## WHAT YOU SHOULD DO
Identify each line in the material below that contains the word "Başak", and copy each of those lines in full.

## SUPPLIED DATA
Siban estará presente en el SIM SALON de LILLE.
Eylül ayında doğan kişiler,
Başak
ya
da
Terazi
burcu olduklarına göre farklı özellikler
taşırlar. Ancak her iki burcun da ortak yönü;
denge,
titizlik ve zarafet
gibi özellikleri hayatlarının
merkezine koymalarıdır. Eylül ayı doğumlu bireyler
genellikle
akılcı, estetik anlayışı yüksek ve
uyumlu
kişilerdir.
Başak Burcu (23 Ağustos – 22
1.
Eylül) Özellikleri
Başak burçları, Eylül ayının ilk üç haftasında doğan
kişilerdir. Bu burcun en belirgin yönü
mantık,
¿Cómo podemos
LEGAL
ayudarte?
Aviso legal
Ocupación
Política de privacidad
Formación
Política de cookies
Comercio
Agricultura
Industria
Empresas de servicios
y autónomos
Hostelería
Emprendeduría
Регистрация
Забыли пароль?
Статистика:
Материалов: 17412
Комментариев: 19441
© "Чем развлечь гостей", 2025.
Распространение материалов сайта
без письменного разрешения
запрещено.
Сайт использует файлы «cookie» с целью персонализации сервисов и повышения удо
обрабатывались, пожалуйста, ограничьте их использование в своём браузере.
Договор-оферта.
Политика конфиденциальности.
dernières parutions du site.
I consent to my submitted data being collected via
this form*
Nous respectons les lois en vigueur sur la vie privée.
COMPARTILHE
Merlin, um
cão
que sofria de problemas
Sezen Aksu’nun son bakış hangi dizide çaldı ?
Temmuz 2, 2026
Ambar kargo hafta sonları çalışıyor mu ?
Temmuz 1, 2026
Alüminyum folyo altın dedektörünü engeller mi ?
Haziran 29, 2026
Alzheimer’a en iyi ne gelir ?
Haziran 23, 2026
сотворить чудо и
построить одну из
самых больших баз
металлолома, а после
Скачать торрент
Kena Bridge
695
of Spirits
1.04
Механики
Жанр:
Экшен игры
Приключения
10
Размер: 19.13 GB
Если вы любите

## TASK RESPONSE
Başak
Başak Burcu (23 Ağustos – 22
Başak burçları, Eylül ayının ilk üç haftasında doğan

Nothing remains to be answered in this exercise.